» WHAT NEEDS TO BE DONE
When you repeat the listing below, keep every word exactly and leave out each picture.

» DATASET CONTENT
+ + + + +
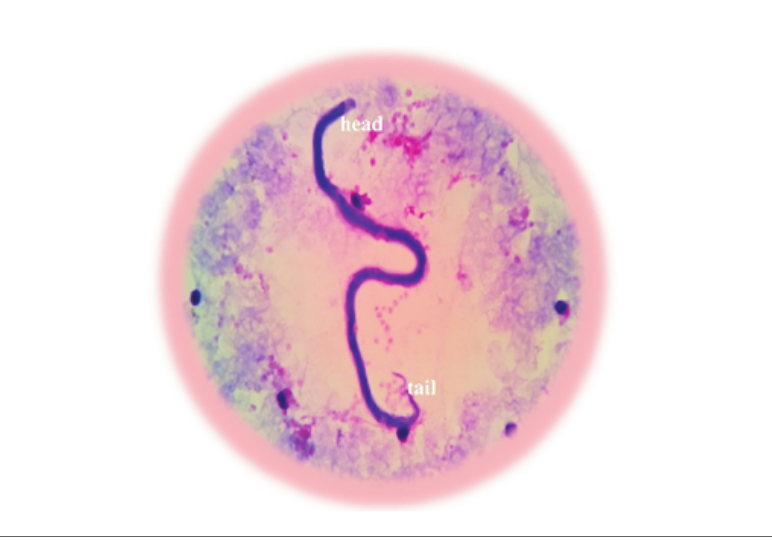
Figure 1. Full Size Microfilaria Wuchereria Bancrofti seen on thick blood smear, stained with Giemsa and focused under oil immersion (100×10)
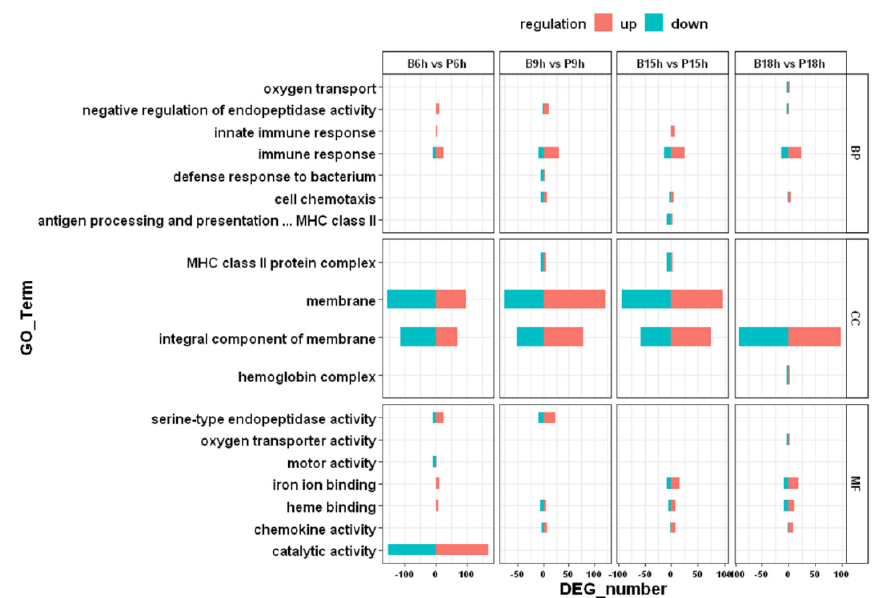
Figure 3. Top 18 significantly enriched GO terms in four comparisons (B6h vs. P6h, B9h vs. P9h, B15h vs. P15h, and B18h vs. P18h). BP: biological process; CC: cellular component; MF: molecular function.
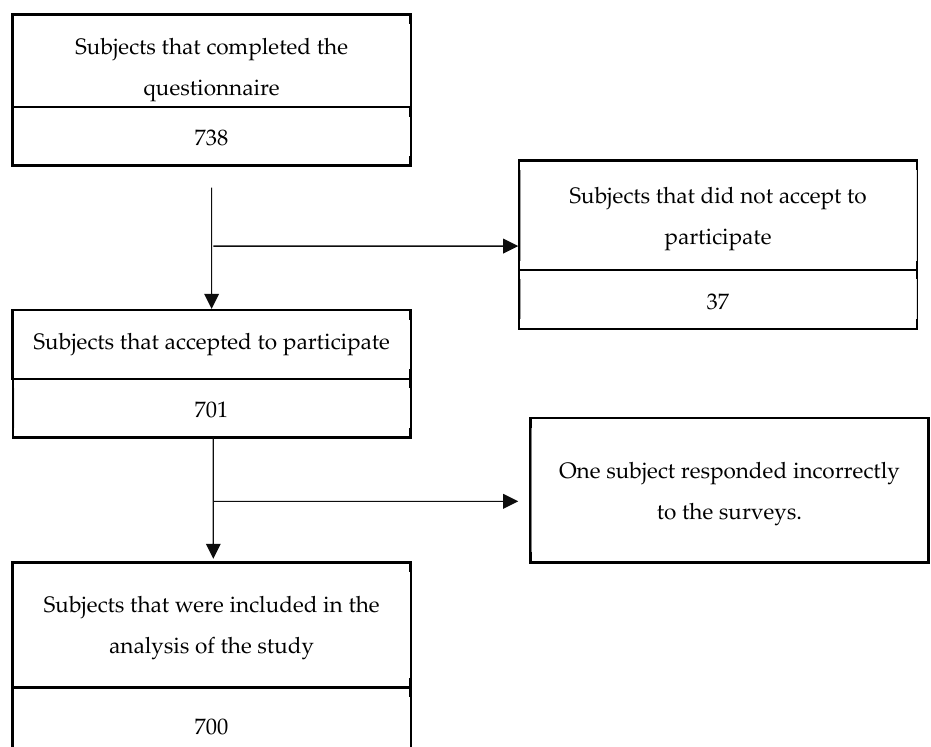
Figure 2. Flowchart of the selection of study participants.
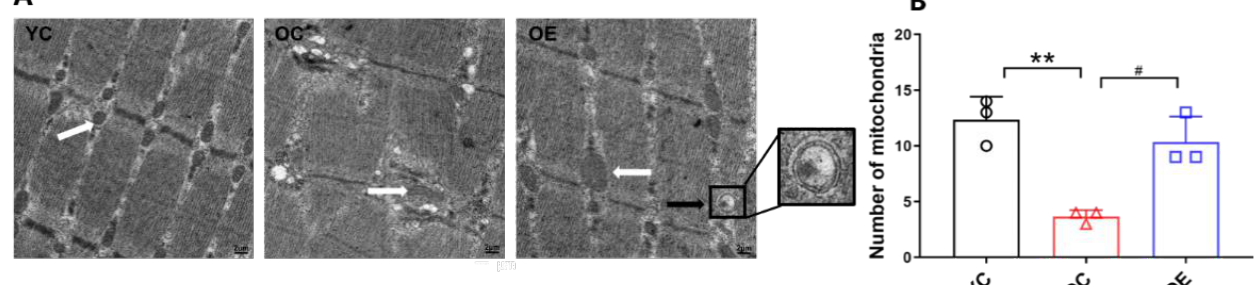
Figure 2. Lifelong aerobic exercise repaired the damaged mitochondria in skeletal muscle fibers during the aging process. ( A ) Representative images of gastrocnemius muscles of the mice from each group (8000 × ) observed by TEM; white arrows: mitochondria; black arrows: autophagosomes. ( B ) The number of mitochondria was counted from randomly selected images of 3 skeletal muscle samples from each group. All data are presented as mean ± standard deviation (M ± SD) ( n = 3 mice per group). Group symbols: YC, black circle; OC, red triangle; OE, blue square. ** p < 0.01 vs. YC group; # p < 0.05 vs. OC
+ + + + +
» SOLUTION
Figure 1. Full Size Microfilaria Wuchereria Bancrofti seen on thick blood smear, stained with Giemsa and focused under oil immersion (100×10)
Figure 3. Top 18 significantly enriched GO terms in four comparisons (B6h vs. P6h, B9h vs. P9h, B15h vs. P15h, and B18h vs. P18h). BP: biological process; CC: cellular component; MF: molecular function.
Figure 2. Flowchart of the selection of study participants.
Figure 2. Lifelong aerobic exercise repaired the damaged mitochondria in skeletal muscle fibers during the aging process. ( A ) Representative images of gastrocnemius muscles of the mice from each group (8000 × ) observed by TEM; white arrows: mitochondria; black arrows: autophagosomes. ( B ) The number of mitochondria was counted from randomly selected images of 3 skeletal muscle samples from each group. All data are presented as mean ± standard deviation (M ± SD) ( n = 3 mice per group). Group symbols: YC, black circle; OC, red triangle; OE, blue square. ** p < 0.01 vs. YC group; # p < 0.05 vs. OC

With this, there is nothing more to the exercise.